At SKF, we developed the Strategic Innovation Analysis (SIA), which anticipates new market or service trends as well the expectations of the market to ensure that the company is consistently delivering value. We have recognised that strategic decisions on innovation cannot be undertaken without an intimate understanding of the relationship between the company’s internal set-up (in regards to innovation, markets, managerial attitudes, technological and human resources, capital structure, etc.) and the opportunity space created in (or imposed by) the market. 

The company must anticipate, assimilate and integrate market trends and expectations. The external context of forces that a company has to understand includes market needs, legal & economic frameworks, competitive benchmarking, technological opportunities, and new business opportunities. 

The inside-out approach
By comparison, the inside-out approach to innovation involves several levels of analysis, creativity and co-operation. However, the common theme that is at the heart of this approach is to think globally, but act locally.

Another important aspect of internal analysis is a screening and scrutiny of internal potential in terms of technology and resources. It’s important to allow a degree of flexibility in the process, to clear a path internally for any possibilities that might arise. 

Using SKF as an example, innovation is considered one of the strategic pillars for the future growth of our entire business. Each of our business areas has been assigned a challenge: to create completely new and game changing offers to demonstrate future value-based leadership. To reach the growth targets that our business strategy demands, there is a need to identify and integrate internal resources while providing visible support from management to the initiatives. 

As part of this inside-out approach, we launched several activities with the aim to overcome the fact that in large organisations, talented people can be located anywhere and everywhere, however they are often not connected with each other and usually lack the right network to support this. 

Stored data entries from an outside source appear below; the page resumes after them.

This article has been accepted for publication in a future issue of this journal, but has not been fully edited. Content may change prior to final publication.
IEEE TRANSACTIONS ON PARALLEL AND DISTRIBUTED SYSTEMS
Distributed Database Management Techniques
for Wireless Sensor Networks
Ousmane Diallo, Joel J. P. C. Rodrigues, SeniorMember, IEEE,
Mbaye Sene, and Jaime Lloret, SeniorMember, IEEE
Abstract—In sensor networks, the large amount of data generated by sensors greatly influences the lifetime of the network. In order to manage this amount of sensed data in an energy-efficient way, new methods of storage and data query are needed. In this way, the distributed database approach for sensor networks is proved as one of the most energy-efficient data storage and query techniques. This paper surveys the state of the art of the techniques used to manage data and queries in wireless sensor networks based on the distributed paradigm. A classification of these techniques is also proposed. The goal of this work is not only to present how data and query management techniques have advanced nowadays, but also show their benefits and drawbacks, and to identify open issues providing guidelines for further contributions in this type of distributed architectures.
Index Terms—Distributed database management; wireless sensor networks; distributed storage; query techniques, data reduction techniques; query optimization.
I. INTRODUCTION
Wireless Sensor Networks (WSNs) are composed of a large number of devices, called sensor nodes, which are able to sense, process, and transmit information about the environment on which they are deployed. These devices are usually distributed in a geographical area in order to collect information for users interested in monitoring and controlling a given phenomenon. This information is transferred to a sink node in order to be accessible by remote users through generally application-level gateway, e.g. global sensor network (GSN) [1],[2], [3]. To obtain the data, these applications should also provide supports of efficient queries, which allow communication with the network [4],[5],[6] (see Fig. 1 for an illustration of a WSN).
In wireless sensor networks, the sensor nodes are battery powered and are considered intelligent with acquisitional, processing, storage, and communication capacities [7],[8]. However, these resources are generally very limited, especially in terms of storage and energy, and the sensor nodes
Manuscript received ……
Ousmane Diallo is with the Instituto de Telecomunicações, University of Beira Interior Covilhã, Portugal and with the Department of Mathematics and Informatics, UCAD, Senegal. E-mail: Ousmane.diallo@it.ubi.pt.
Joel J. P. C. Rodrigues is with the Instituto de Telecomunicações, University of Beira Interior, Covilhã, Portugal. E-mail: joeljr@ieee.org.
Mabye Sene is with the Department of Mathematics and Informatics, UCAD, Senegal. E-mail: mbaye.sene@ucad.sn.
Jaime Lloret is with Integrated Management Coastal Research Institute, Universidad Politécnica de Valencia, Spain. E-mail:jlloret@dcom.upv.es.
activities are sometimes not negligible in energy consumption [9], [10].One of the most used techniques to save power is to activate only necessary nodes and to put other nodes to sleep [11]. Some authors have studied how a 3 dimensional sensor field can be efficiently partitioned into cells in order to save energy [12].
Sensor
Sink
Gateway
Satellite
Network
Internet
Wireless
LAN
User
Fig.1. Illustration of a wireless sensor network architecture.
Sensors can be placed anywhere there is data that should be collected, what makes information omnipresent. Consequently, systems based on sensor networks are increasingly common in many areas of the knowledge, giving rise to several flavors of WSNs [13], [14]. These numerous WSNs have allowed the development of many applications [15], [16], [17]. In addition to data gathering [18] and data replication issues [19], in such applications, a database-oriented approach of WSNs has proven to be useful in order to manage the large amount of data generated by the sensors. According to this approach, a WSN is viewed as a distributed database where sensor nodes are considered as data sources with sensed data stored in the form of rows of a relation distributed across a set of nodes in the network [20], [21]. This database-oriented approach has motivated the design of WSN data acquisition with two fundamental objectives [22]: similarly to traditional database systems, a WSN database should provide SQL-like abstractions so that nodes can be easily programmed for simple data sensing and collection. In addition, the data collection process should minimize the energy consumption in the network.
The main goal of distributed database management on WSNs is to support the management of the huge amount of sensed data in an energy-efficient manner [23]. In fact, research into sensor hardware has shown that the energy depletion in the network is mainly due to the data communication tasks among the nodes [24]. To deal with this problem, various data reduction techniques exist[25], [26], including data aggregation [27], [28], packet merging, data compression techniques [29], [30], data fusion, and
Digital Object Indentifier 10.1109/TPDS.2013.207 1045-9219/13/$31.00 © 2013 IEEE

The recipe and rules for successful innovation
In our experience, having a process that is rigorous yet flexible and interactive is key to encouraging creativity and innovation. During the development of mid-long term technology projects, it is important not to lose contact with market expectations and evolutions, particularly as new opportunities may often be uncovered during the length of such a project. 

The future positioning of the company is put into execution by coordinating two types of innovation management: Strategic Innovation Management (SIM) and Continuous Innovation Management (CIM).

CIM integrates knowledge solutions from within SKF into tools, systems and service; SIM uses portfolio sources (R&D, alliances, joint ventures, partnerships) to ensure a constant renewal of the value proposition of the solution being developed. The two approaches integrate competences and knowledge from different domains to develop successful solutions. We measure our results against market and customer expectations. 

One key thing that we have learned is that leaders in innovation defy convention to explore new areas. Innovation and creativity efforts must be persistent and disciplined to bring the benefits of ideas to markets in a consistent way.

However, real success comes from taking into account the constraints and goals of others and integrating them with your own with one single purpose in mind: to power the future.